Network	Add, delete, or edit iptables rules, or restart the iptables service.	Service access requests are rejected.	High	Roll back the modification. If the rollback fails, reset the OS. Ensure that your data has been backed up.
Built-in OS software	Upgrade, downgrade, or uninstall built-in OS software such as Python 3.	Network configuration software, such as the system built-in network, may be abnormal. As a result, the server NIC fails to be configured and the node is unavailable.	High	Roll back the modification. If the rollback fails, reset the OS. Ensure that your data has been backed up.
Directory/File	Modify key system directories and files of root or opt, such as /etc/hccn.conf and /etc/netplan/roce.yaml.	The system functions may be affected, and the cloud server may be unavailable.	High	Roll back the modification. If the rollback fails, reset the OS. Ensure that your data has been backed up.

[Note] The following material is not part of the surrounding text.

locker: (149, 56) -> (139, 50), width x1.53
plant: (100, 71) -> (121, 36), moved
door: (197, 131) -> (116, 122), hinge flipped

Directory/File	Modify the permissions of directories and files.	The service may be abnormal.	High	Roll back the modification.
Server	Do not perform non-query operations on the server, such as stopping or starting the server, when the server instance is being provisioned, initialized, or when disks are being added, deleted, or the instance is being deleted.	Operations on the cloud server may fail.	Medium	Reset the OS. Ensure that your data has been backed up.
Server	Switch or reset OS.	The EVS system ID is changed. As a result, the EVS system disk cannot be scaled out, and message "The order is expired. The capacity cannot be expanded. Renew the order." is displayed.	Low	Mount an EVS or SFS disk for capacity expansion.
Process	Run the service network restart command. Stop key system processes, such as sshd ces-agent.	Services may fail to be provisioned, the remote access to the cloud server may fail. Moreover, data may fail to be collected, affecting the reporting of monitoring indicators.	High	Restart the closed service.
Data disk	Modify the data disk mounting mode and mount point.	Services that are being used may become abnormal.	Low	Ensure that the data disk is not used by any service.
Security group	Modify the port communication protocol. Allow high-risk ports such as port 22. IP address whitelist not configured.	The network may be attacked, affecting services of the server.	Medium	Restore the original content.